Казанский поднял руку и указал ею вперед.

Прямо к солнцу, уже горевшему на востоке, застилая его, неслась туча, сплошная, серая, одним огромным движущимся клубом. Она волнообразно изменялась в воздухе, принимая все большие и большие размеры. Она поднималась от земли до неба бесчисленными миллиардами крапинок, испещряя эфир. И если присмотреться, она состояла из бесчисленных мелких существ, серых, как моль, бестолково снующих, гадких. Она металась вокруг людей, бросалась в их дома, не причиняя вреда, и если причиняя его, то только своим бессилием, беспомощностью и тем смрадом, который шел от ее гниения. Все стало густо, полно ею: и дома, и сады, и бульвар, и улицы. Люди шли по ней, по этой массе, устилавшей почву, как по ковру, давя ее, бесчисленную и слепую. Она бестолково металась, снуя вокруг людей, навстречу людям, не видя их, не чувствуя, надоедливая, нудная, поднимая бурю бешенства и злобы к ней, слепой, серой, ничтожной и безвредной. Марк смотрел на мошкару, на тучи ее, несшиеся от реки к городу и над рекою и всюду, и душа его ныла и болела в тоске. Прощать, как Казанский, он не умел. Не по себе не мог, а по року. Рок дал ему иную душу, иную жизнь. А Казанский говорил ему в это время: они пришли, позвали меня, и я пошел. Я иду. Так надо. У меня любовь есть. Они слепые. Мне жаль их, и иду.

— Я один! — произнес Марк, и от слов его повеяло могилой.

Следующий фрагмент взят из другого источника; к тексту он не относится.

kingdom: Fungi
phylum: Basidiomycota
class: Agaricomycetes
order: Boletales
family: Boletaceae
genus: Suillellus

— Не будешь один, когда в тебе прощение будет и правда. Не будешь один. Работай. Трудись. Найди себя. Тут худо, уйди. Совсем уйди из наших мест. Далеко уйди. От мошкары, где другие люди будут, где сильные. Где легче будет тебе подняться, окрепнуть. Человеком стать. Настоящим. Понял?

Марк понял.

— Уйти!

Вот где исход, где настоящее. Уйти. От маленького города с его мошкарою. От тех, кто забил, принизил в нем душу. Где он не мог быть, как другие. Уйти! Вот она где, истина. И где-нибудь там, среди свежих новых людей он начнет новую жизнь. С борьбой. С силой. Он найдет себя, как сказал Казанский. Поднимется. И любовью своей будет жить. Не Лизой, а любовью, которая вела его убить по слепоте и которая прозрела.

Прозрела, верно.

Уйти. Так вот где он — исход, который нужен!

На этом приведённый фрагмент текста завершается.